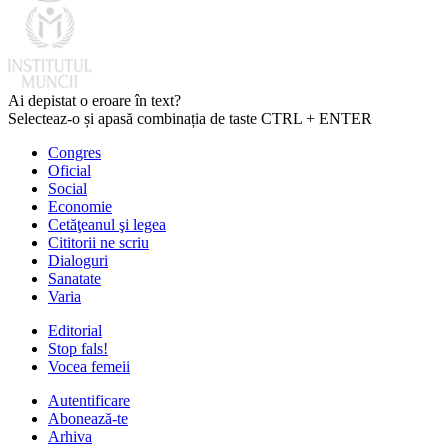
Ai depistat o eroare în text?
Selecteaz-o și apasă combinația de taste CTRL + ENTER
Congres
Oficial
Social
Economie
Cetăţeanul şi legea
Cititorii ne scriu
Dialoguri
Sanatate
Varia
Editorial
Stop fals!
Vocea femeii
Autentificare
Abonează-te
Arhiva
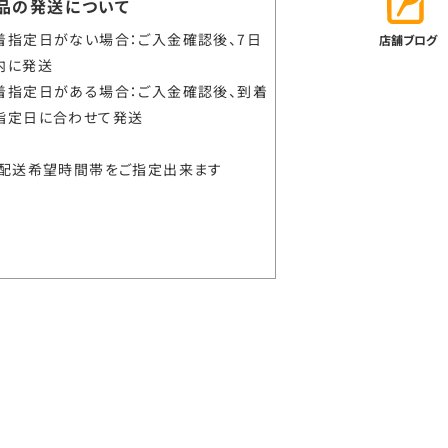
品の発送について
着指定日がない場合：ご入金確認後、7日
店舗ブログ
内に発送
着指定日がある場合：ご入金確認後、到着
指定日に合わせて発送
配送希望時間帯をご指定出来ます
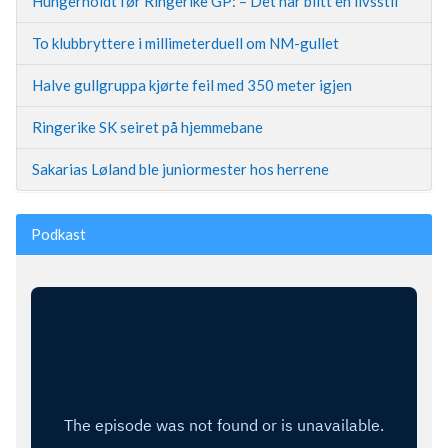
Hungerholdt før Ringerike GP: – Det har blitt en livsstil
To klubbryttere i millimeterduell om NM-gullet
Halve gullgruppa kjørte feil med 350 meter igjen
Ringerike SK seiret på hjemmebane
Sakarias Løland ble juniormester hos herrene
Podkast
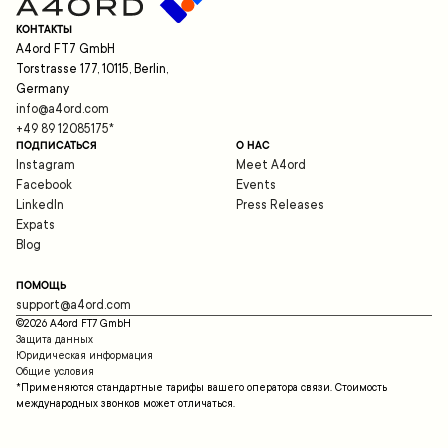
КОНТАКТЫ
A4ord FT7 GmbH
Torstrasse 177, 10115, Berlin,
Germany
info@a4ord.com
+49 89 12085175
*
ПОДПИСАТЬСЯ
О НАС
Instagram
Meet A4ord
Facebook
Events
LinkedIn
Press Releases
Expats
Blog
ПОМОЩЬ
support@a4ord.com
©
2026
A4ord FT7 GmbH
Защита данных
Юридическая информация
Общие условия
*Применяются стандартные тарифы вашего оператора связи. Стоимость
международных звонков может отличаться.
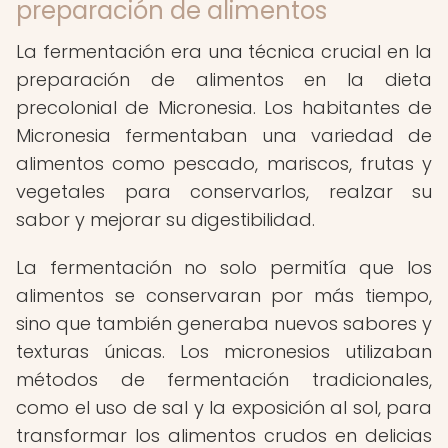
preparación de alimentos
La fermentación era una técnica crucial en la
preparación de alimentos en la dieta
precolonial de Micronesia. Los habitantes de
Micronesia fermentaban una variedad de
alimentos como pescado, mariscos, frutas y
vegetales para conservarlos, realzar su
sabor y mejorar su digestibilidad.
La fermentación no solo permitía que los
alimentos se conservaran por más tiempo,
sino que también generaba nuevos sabores y
texturas únicas. Los micronesios utilizaban
métodos de fermentación tradicionales,
como el uso de sal y la exposición al sol, para
transformar los alimentos crudos en delicias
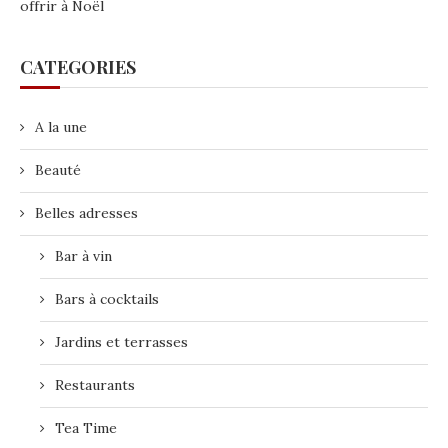
offrir à Noël
CATEGORIES
A la une
Beauté
Belles adresses
Bar à vin
Bars à cocktails
Jardins et terrasses
Restaurants
Tea Time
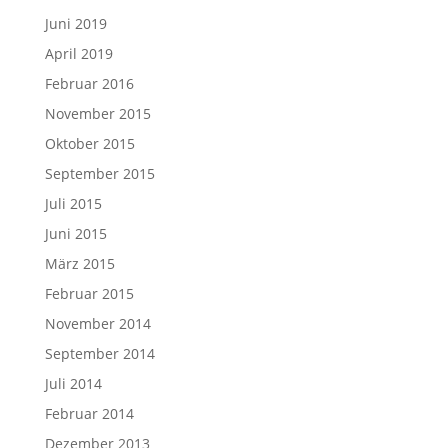
Juni 2019
April 2019
Februar 2016
November 2015
Oktober 2015
September 2015
Juli 2015
Juni 2015
März 2015
Februar 2015
November 2014
September 2014
Juli 2014
Februar 2014
Dezember 2013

===

Your instructions -
Give back each entry verbatim but drop its pictures.

Expected output -
Ai depistat o eroare în text?
Selecteaz-o și apasă combinația de taste CTRL + ENTER
Congres
Oficial
Social
Economie
Cetăţeanul şi legea
Cititorii ne scriu
Dialoguri
Sanatate
Varia
Editorial
Stop fals!
Vocea femeii
Autentificare
Abonează-te
Arhiva
品の発送について
着指定日がない場合：ご入金確認後、7日
店舗ブログ
内に発送
着指定日がある場合：ご入金確認後、到着
指定日に合わせて発送
配送希望時間帯をご指定出来ます
Hungerholdt før Ringerike GP: – Det har blitt en livsstil
To klubbryttere i millimeterduell om NM-gullet
Halve gullgruppa kjørte feil med 350 meter igjen
Ringerike SK seiret på hjemmebane
Sakarias Løland ble juniormester hos herrene
Podkast
КОНТАКТЫ
A4ord FT7 GmbH
Torstrasse 177, 10115, Berlin,
Germany
info@a4ord.com
+49 89 12085175
*
ПОДПИСАТЬСЯ
О НАС
Instagram
Meet A4ord
Facebook
Events
LinkedIn
Press Releases
Expats
Blog
ПОМОЩЬ
support@a4ord.com
©
2026
A4ord FT7 GmbH
Защита данных
Юридическая информация
Общие условия
*Применяются стандартные тарифы вашего оператора связи. Стоимость
международных звонков может отличаться.
preparación de alimentos
La fermentación era una técnica crucial en la
preparación de alimentos en la dieta
precolonial de Micronesia. Los habitantes de
Micronesia fermentaban una variedad de
alimentos como pescado, mariscos, frutas y
vegetales para conservarlos, realzar su
sabor y mejorar su digestibilidad.
La fermentación no solo permitía que los
alimentos se conservaran por más tiempo,
sino que también generaba nuevos sabores y
texturas únicas. Los micronesios utilizaban
métodos de fermentación tradicionales,
como el uso de sal y la exposición al sol, para
transformar los alimentos crudos en delicias
offrir à Noël
CATEGORIES
A la une
Beauté
Belles adresses
Bar à vin
Bars à cocktails
Jardins et terrasses
Restaurants
Tea Time
Juni 2019
April 2019
Februar 2016
November 2015
Oktober 2015
September 2015
Juli 2015
Juni 2015
März 2015
Februar 2015
November 2014
September 2014
Juli 2014
Februar 2014
Dezember 2013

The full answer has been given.